* **ACTIVITY**:
Using the account of the 1599 siege of Schenkenschans below, explain in one to three sentences why the Spanish force retreated.

Commanders and leaders
- Maurice of Orange: Francisco de Mendoza Frederik van den Bergh

Strength
- 900 (Schenkenschans) 800 cavalry (relief): 17,000 troops 2,000 cavalry

Casualties and losses
- Light: 400

= Siege of Schenckenschans (1599) =

1599 siege

The siege of Schenkenschans was a siege that took place from 28 April to 2 May 1599 as part of the Eighty Years' War and the Anglo–Spanish War. Schenkenschans was garrisoned largely by English troops and was besieged by a Spanish force led by Francisco de Mendoza. The siege failed with losses and the Spanish were forced to retreat when a relief force arrived.

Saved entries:
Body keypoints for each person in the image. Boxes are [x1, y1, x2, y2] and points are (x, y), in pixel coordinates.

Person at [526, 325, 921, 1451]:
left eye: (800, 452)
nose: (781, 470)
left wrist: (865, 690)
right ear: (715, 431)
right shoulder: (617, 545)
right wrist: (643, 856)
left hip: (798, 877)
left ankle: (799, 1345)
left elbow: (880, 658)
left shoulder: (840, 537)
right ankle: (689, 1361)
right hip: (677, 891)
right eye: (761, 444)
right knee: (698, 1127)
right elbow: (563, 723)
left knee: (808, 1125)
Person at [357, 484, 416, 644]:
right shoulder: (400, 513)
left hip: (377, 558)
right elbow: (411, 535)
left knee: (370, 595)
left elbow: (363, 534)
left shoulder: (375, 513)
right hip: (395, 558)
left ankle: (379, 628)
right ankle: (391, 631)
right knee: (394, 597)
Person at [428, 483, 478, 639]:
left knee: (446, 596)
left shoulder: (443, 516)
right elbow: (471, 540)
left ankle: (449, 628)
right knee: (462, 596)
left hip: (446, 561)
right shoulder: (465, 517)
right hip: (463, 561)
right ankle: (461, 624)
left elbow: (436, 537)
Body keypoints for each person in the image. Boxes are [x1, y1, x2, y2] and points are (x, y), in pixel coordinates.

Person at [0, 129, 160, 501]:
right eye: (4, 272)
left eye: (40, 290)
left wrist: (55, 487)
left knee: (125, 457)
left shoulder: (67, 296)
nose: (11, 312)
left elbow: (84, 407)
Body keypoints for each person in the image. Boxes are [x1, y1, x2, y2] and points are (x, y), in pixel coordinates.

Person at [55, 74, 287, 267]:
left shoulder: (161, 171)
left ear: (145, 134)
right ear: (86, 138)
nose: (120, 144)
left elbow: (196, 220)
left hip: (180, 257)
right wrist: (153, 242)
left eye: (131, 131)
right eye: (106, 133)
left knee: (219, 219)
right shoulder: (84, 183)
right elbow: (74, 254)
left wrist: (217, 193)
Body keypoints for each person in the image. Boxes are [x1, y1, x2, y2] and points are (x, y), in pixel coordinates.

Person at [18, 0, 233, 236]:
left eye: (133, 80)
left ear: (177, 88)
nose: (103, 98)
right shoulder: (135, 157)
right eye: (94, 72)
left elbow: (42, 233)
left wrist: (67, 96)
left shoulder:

* **ANSWER BOX**:
The Spanish force led by Francisco de Mendoza was forced to retreat when a relief force arrived at Schenkenschans. Its siege, which ran from 28 April to 2 May 1599, failed with losses.